What you return must match the records below character for character, except that no picture appears.
┌─ INFORMATION
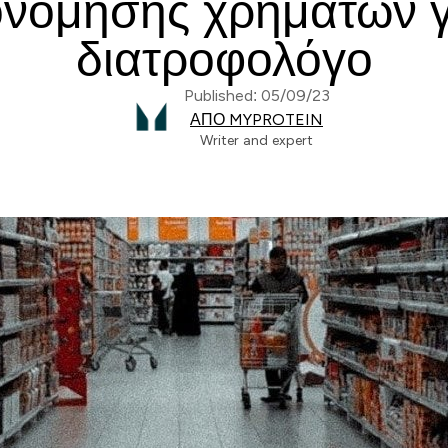
ονόμησης χρημάτων γ
διατροφολόγο
Published: 05/09/23
ΑΠΌ MYPROTEIN
Writer and expert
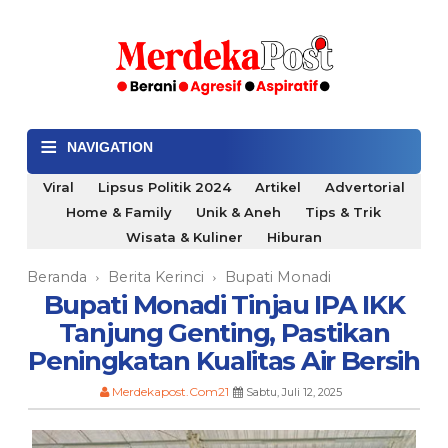
≡
NAVIGATION
Viral
Lipsus Politik 2024
Artikel
Advertorial
Home & Family
Unik & Aneh
Tips & Trik
Wisata & Kuliner
Hiburan
Beranda
Berita Kerinci
Bupati Monadi
›
›
Bupati Monadi Tinjau IPA IKK
Tanjung Genting, Pastikan
Peningkatan Kualitas Air Bersih
Merdekapost.Com21
Sabtu, Juli 12, 2025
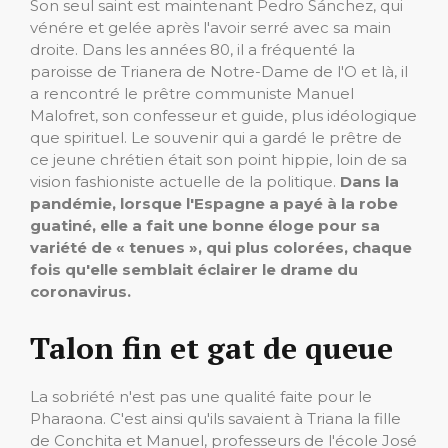
Son seul saint est maintenant Pedro Sánchez, qui
vénére et gelée après l'avoir serré avec sa main
droite. Dans les années 80, il a fréquenté la
paroisse de Trianera de Notre-Dame de l'O et là, il
a rencontré le prêtre communiste Manuel
Malofret, son confesseur et guide, plus idéologique
que spirituel. Le souvenir qui a gardé le prêtre de
ce jeune chrétien était son point hippie, loin de sa
vision fashioniste actuelle de la politique.
Dans la
pandémie, lorsque l'Espagne a payé à la robe
guatiné, elle a fait une bonne éloge pour sa
variété de « tenues », qui plus colorées, chaque
fois qu'elle semblait éclairer le drame du
coronavirus.
Talon fin et gat de queue
La sobriété n'est pas une qualité faite pour le
Pharaona. C'est ainsi qu'ils savaient à Triana la fille
de Conchita et Manuel, professeurs de l'école José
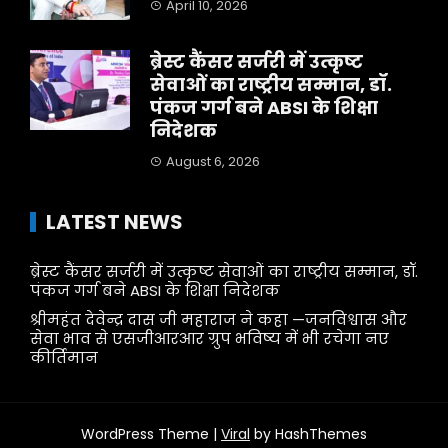
April 10, 2026
ब्रेस्ट कैंसर सर्जरी में उत्कृष्ट
सेवाओं का राष्ट्रीय सम्मान, डॉ.
पंकज गर्ग बने ABSI के शिक्षा
निदेशक
August 6, 2026
LATEST NEWS
ब्रेस्ट कैंसर सर्जरी में उत्कृष्ट सेवाओं का राष्ट्रीय सम्मान, डॉ.
पंकज गर्ग बने ABSI के शिक्षा निदेशक
श्रीमहंत देवेन्द्र दास जी महाराज ने कहा —जनविश्वास और
सेवा भाव से एसजीआरआर ग्रुप भविष्य में भी रचेगा नए
कीर्तिमान
WordPress Theme |
Viral
by HashThemes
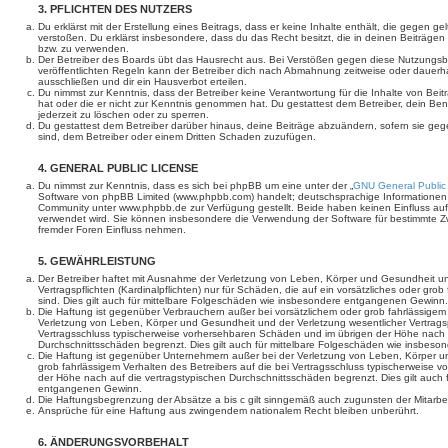
3. PFLICHTEN DES NUTZERS
Du erklärst mit der Erstellung eines Beitrags, dass er keine Inhalte enthält, die gegen g
verstoßen. Du erklärst insbesondere, dass du das Recht besitzt, die in deinen Beiträge
bzw. zu verwenden.
Der Betreiber des Boards übt das Hausrecht aus. Bei Verstößen gegen diese Nutzungs
veröffentlichten Regeln kann der Betreiber dich nach Abmahnung zeitweise oder dauerh
ausschließen und dir ein Hausverbot erteilen.
Du nimmst zur Kenntnis, dass der Betreiber keine Verantwortung für die Inhalte von Beiträ
hat oder die er nicht zur Kenntnis genommen hat. Du gestattest dem Betreiber, dein Be
jederzeit zu löschen oder zu sperren.
Du gestattest dem Betreiber darüber hinaus, deine Beiträge abzuändern, sofern sie geg
sind, dem Betreiber oder einem Dritten Schaden zuzufügen.
4. GENERAL PUBLIC LICENSE
Du nimmst zur Kenntnis, dass es sich bei phpBB um eine unter der „
GNU General Public
Software von phpBB Limited (www.phpbb.com) handelt; deutschsprachige Informationen
Community unter www.phpbb.de zur Verfügung gestellt. Beide haben keinen Einfluss auf 
verwendet wird. Sie können insbesondere die Verwendung der Software für bestimmte Zw
fremder Foren Einfluss nehmen.
5. GEWÄHRLEISTUNG
Der Betreiber haftet mit Ausnahme der Verletzung von Leben, Körper und Gesundheit un
Vertragspflichten (Kardinalpflichten) nur für Schäden, die auf ein vorsätzliches oder gro
sind. Dies gilt auch für mittelbare Folgeschäden wie insbesondere entgangenen Gewinn.
Die Haftung ist gegenüber Verbrauchern außer bei vorsätzlichem oder grob fahrlässige
Verletzung von Leben, Körper und Gesundheit und der Verletzung wesentlicher Vertragspfl
Vertragsschluss typischerweise vorhersehbaren Schäden und im übrigen der Höhe nach a
Durchschnittsschäden begrenzt. Dies gilt auch für mittelbare Folgeschäden wie insbe
Die Haftung ist gegenüber Unternehmern außer bei der Verletzung von Leben, Körper u
grob fahrlässigem Verhalten des Betreibers auf die bei Vertragsschluss typischerweise
der Höhe nach auf die vertragstypischen Durchschnittsschäden begrenzt. Dies gilt auch
entgangenen Gewinn.
Die Haftungsbegrenzung der Absätze a bis c gilt sinngemäß auch zugunsten der Mitarbeit
Ansprüche für eine Haftung aus zwingendem nationalem Recht bleiben unberührt.
6. ÄNDERUNGSVORBEHALT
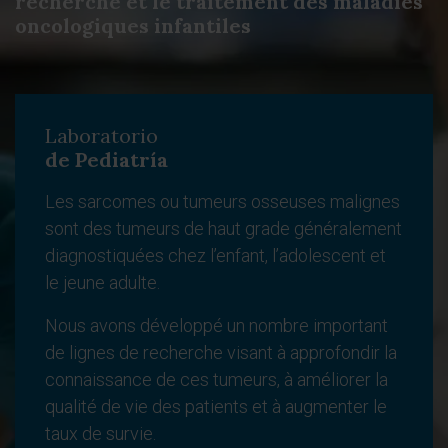
recherche et le traitement des maladies
oncologiques infantiles
Laboratorio
de Pediatría
Les sarcomes ou tumeurs osseuses malignes
sont des tumeurs de haut grade généralement
diagnostiquées chez l’enfant, l’adolescent et
le jeune adulte.
Nous avons développé un nombre important
de lignes de recherche visant à approfondir la
connaissance de ces tumeurs, à améliorer la
qualité de vie des patients et à augmenter le
taux de survie.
└─
* EXERCISE RESULT *
ονόμησης χρημάτων γ
διατροφολόγο
Published: 05/09/23
ΑΠΌ MYPROTEIN
Writer and expert
≡
NAVIGATION
Viral
Lipsus Politik 2024
Artikel
Advertorial
Home & Family
Unik & Aneh
Tips & Trik
Wisata & Kuliner
Hiburan
Beranda
Berita Kerinci
Bupati Monadi
›
›
Bupati Monadi Tinjau IPA IKK
Tanjung Genting, Pastikan
Peningkatan Kualitas Air Bersih
Merdekapost.Com21
Sabtu, Juli 12, 2025
Son seul saint est maintenant Pedro Sánchez, qui
vénére et gelée après l'avoir serré avec sa main
droite. Dans les années 80, il a fréquenté la
paroisse de Trianera de Notre-Dame de l'O et là, il
a rencontré le prêtre communiste Manuel
Malofret, son confesseur et guide, plus idéologique
que spirituel. Le souvenir qui a gardé le prêtre de
ce jeune chrétien était son point hippie, loin de sa
vision fashioniste actuelle de la politique.
Dans la
pandémie, lorsque l'Espagne a payé à la robe
guatiné, elle a fait une bonne éloge pour sa
variété de « tenues », qui plus colorées, chaque
fois qu'elle semblait éclairer le drame du
coronavirus.
Talon fin et gat de queue
La sobriété n'est pas une qualité faite pour le
Pharaona. C'est ainsi qu'ils savaient à Triana la fille
de Conchita et Manuel, professeurs de l'école José
April 10, 2026
ब्रेस्ट कैंसर सर्जरी में उत्कृष्ट
सेवाओं का राष्ट्रीय सम्मान, डॉ.
पंकज गर्ग बने ABSI के शिक्षा
निदेशक
August 6, 2026
LATEST NEWS
ब्रेस्ट कैंसर सर्जरी में उत्कृष्ट सेवाओं का राष्ट्रीय सम्मान, डॉ.
पंकज गर्ग बने ABSI के शिक्षा निदेशक
श्रीमहंत देवेन्द्र दास जी महाराज ने कहा —जनविश्वास और
सेवा भाव से एसजीआरआर ग्रुप भविष्य में भी रचेगा नए
कीर्तिमान
WordPress Theme |
Viral
by HashThemes
3. PFLICHTEN DES NUTZERS
Du erklärst mit der Erstellung eines Beitrags, dass er keine Inhalte enthält, die gegen g
verstoßen. Du erklärst insbesondere, dass du das Recht besitzt, die in deinen Beiträge
bzw. zu verwenden.
Der Betreiber des Boards übt das Hausrecht aus. Bei Verstößen gegen diese Nutzungs
veröffentlichten Regeln kann der Betreiber dich nach Abmahnung zeitweise oder dauerh
ausschließen und dir ein Hausverbot erteilen.
Du nimmst zur Kenntnis, dass der Betreiber keine Verantwortung für die Inhalte von Beiträ
hat oder die er nicht zur Kenntnis genommen hat. Du gestattest dem Betreiber, dein Be
jederzeit zu löschen oder zu sperren.
Du gestattest dem Betreiber darüber hinaus, deine Beiträge abzuändern, sofern sie geg
sind, dem Betreiber oder einem Dritten Schaden zuzufügen.
4. GENERAL PUBLIC LICENSE
Du nimmst zur Kenntnis, dass es sich bei phpBB um eine unter der „
GNU General Public
Software von phpBB Limited (www.phpbb.com) handelt; deutschsprachige Informationen
Community unter www.phpbb.de zur Verfügung gestellt. Beide haben keinen Einfluss auf 
verwendet wird. Sie können insbesondere die Verwendung der Software für bestimmte Zw
fremder Foren Einfluss nehmen.
5. GEWÄHRLEISTUNG
Der Betreiber haftet mit Ausnahme der Verletzung von Leben, Körper und Gesundheit un
Vertragspflichten (Kardinalpflichten) nur für Schäden, die auf ein vorsätzliches oder gro
sind. Dies gilt auch für mittelbare Folgeschäden wie insbesondere entgangenen Gewinn.
Die Haftung ist gegenüber Verbrauchern außer bei vorsätzlichem oder grob fahrlässige
Verletzung von Leben, Körper und Gesundheit und der Verletzung wesentlicher Vertragspfl
Vertragsschluss typischerweise vorhersehbaren Schäden und im übrigen der Höhe nach a
Durchschnittsschäden begrenzt. Dies gilt auch für mittelbare Folgeschäden wie insbe
Die Haftung ist gegenüber Unternehmern außer bei der Verletzung von Leben, Körper u
grob fahrlässigem Verhalten des Betreibers auf die bei Vertragsschluss typischerweise
der Höhe nach auf die vertragstypischen Durchschnittsschäden begrenzt. Dies gilt auch
entgangenen Gewinn.
Die Haftungsbegrenzung der Absätze a bis c gilt sinngemäß auch zugunsten der Mitarbeit
Ansprüche für eine Haftung aus zwingendem nationalem Recht bleiben unberührt.
6. ÄNDERUNGSVORBEHALT
recherche et le traitement des maladies
oncologiques infantiles
Laboratorio
de Pediatría
Les sarcomes ou tumeurs osseuses malignes
sont des tumeurs de haut grade généralement
diagnostiquées chez l’enfant, l’adolescent et
le jeune adulte.
Nous avons développé un nombre important
de lignes de recherche visant à approfondir la
connaissance de ces tumeurs, à améliorer la
qualité de vie des patients et à augmenter le
taux de survie.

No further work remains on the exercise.